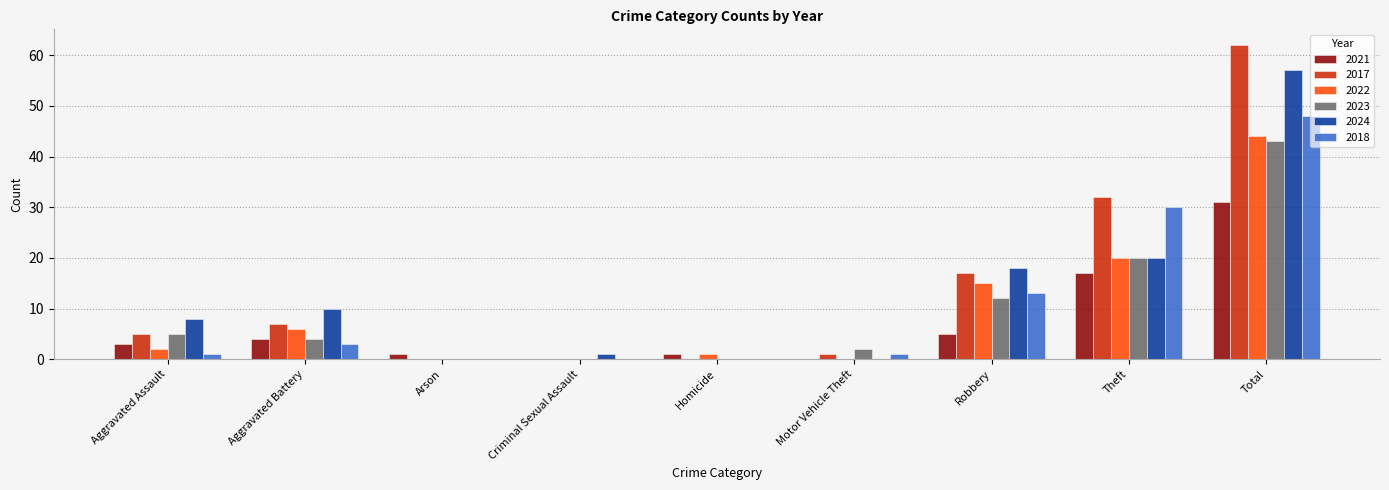

Does the chart contain stacked bars?

No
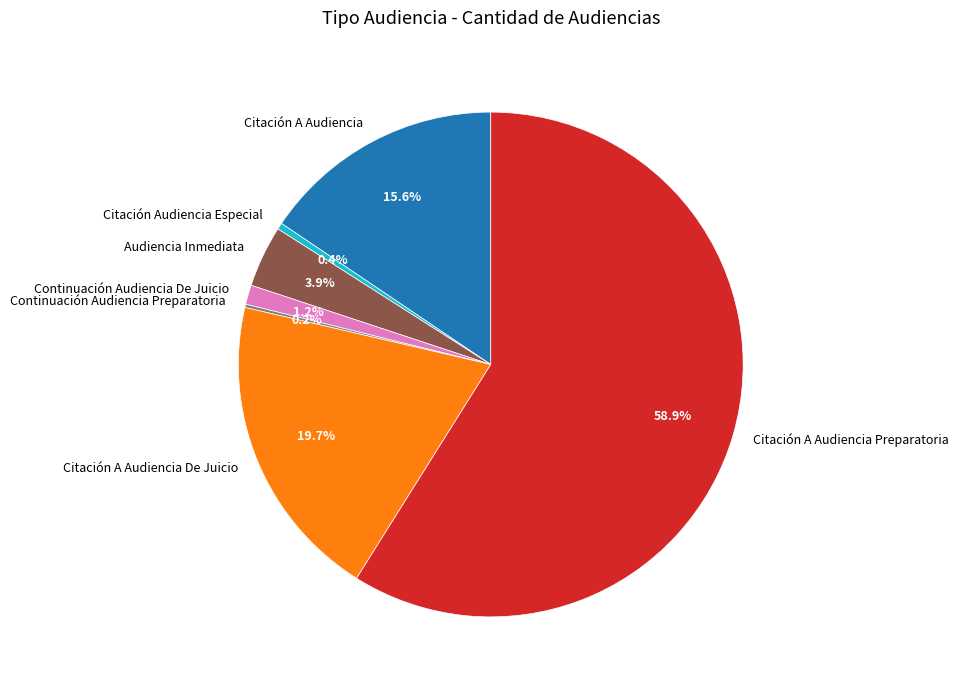

To the nearest percent, what is the average slice percentage?

14%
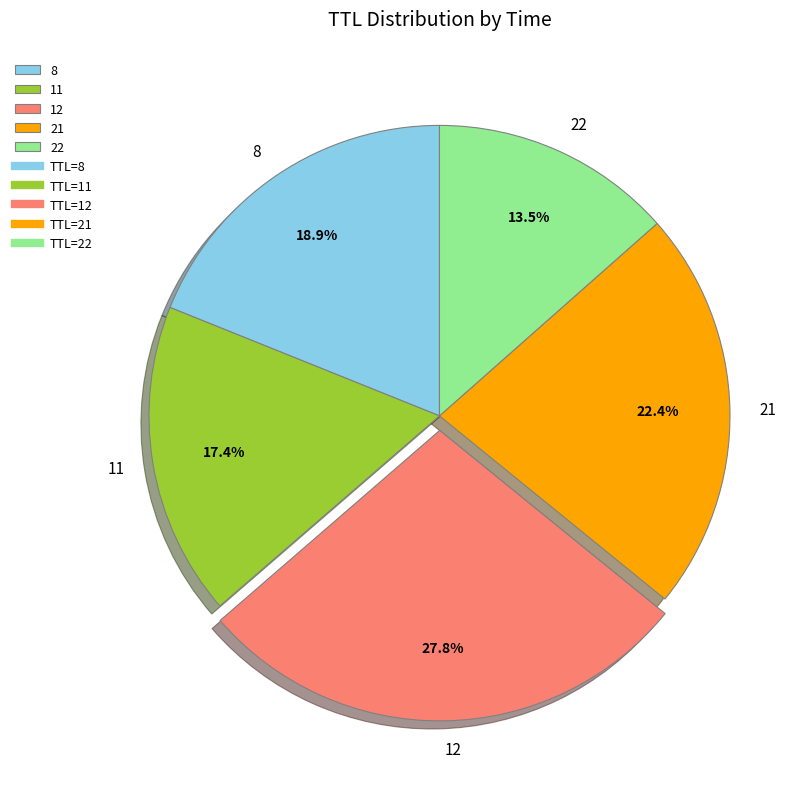

To the nearest percent, what is the average slice percentage?

20%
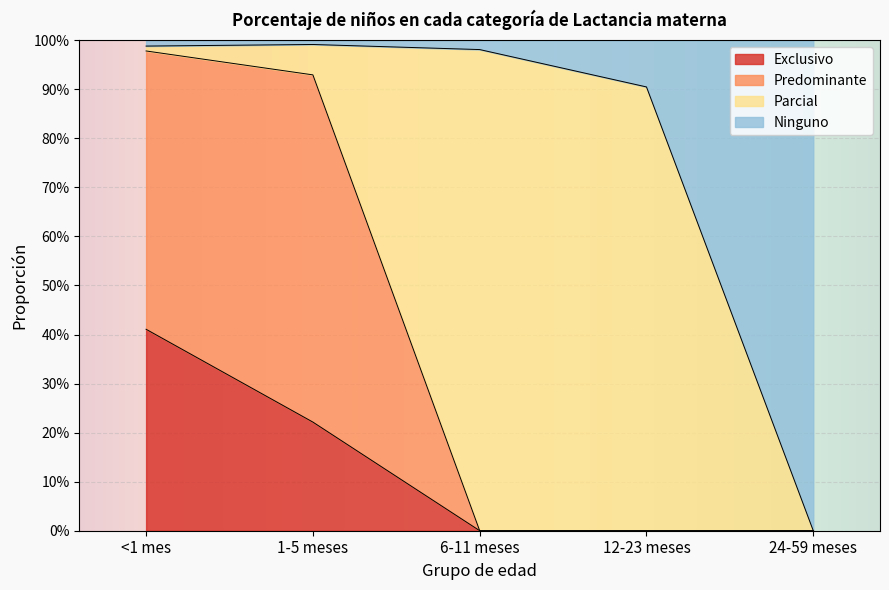

The Exclusivo series shows 0.1 at 6-11 meses. True or false?

False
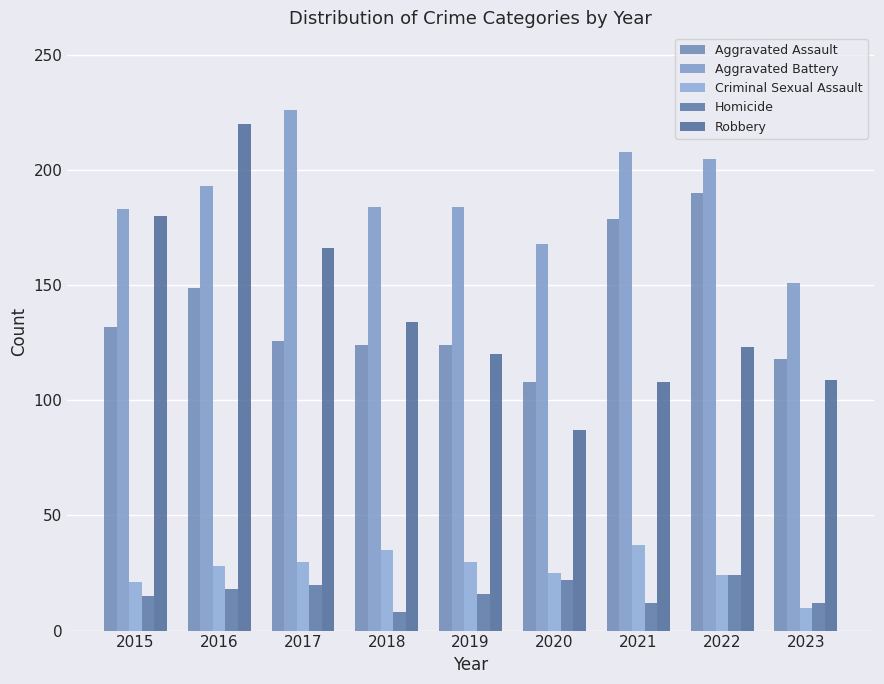

What is the spread (max minus min) of values at 2016?

202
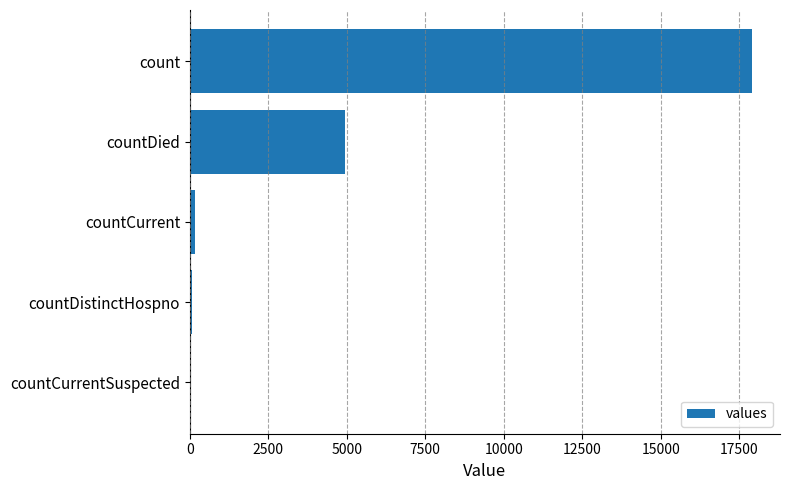

How many data points does each series have?

5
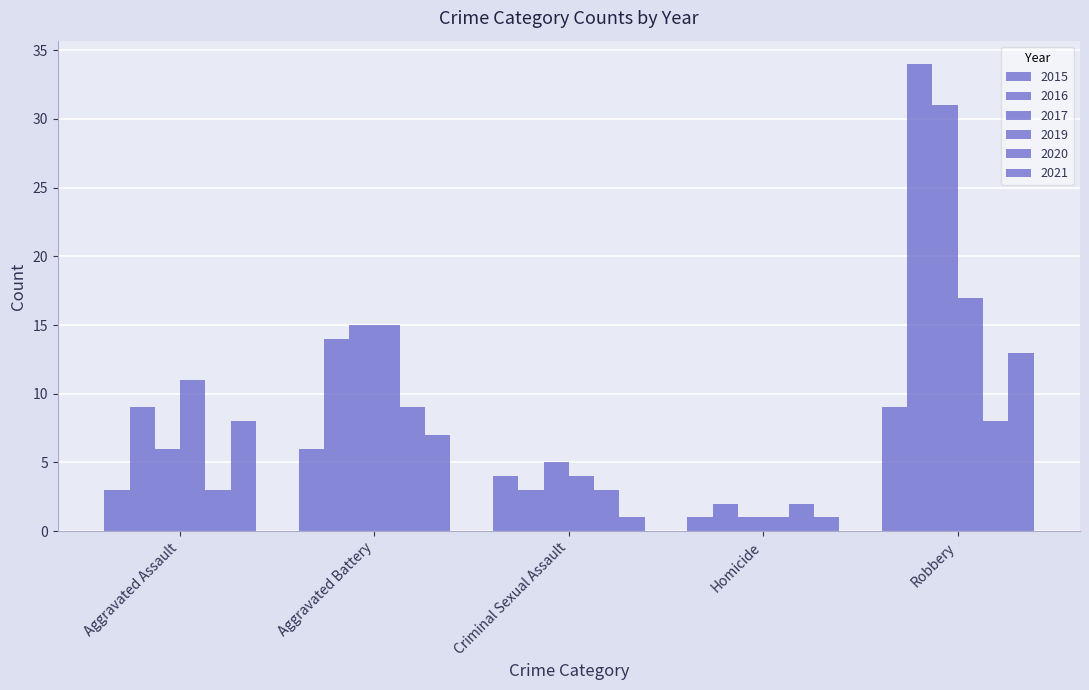

Count the 2020 values in the range 3 to 8.

3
****************
__TASK DESCRIPTION__: Rewrite the lines of data above as a numbered list with no blank lines. Leave out the pictures.

__SOLUTION BELOW__:
1. Does the chart contain stacked bars?
2. No
3. To the nearest percent, what is the average slice percentage?
4. 14%
5. To the nearest percent, what is the average slice percentage?
6. 20%
7. The Exclusivo series shows 0.1 at 6-11 meses. True or false?
8. False
9. What is the spread (max minus min) of values at 2016?
10. 202
11. How many data points does each series have?
12. 5
13. Count the 2020 values in the range 3 to 8.
14. 3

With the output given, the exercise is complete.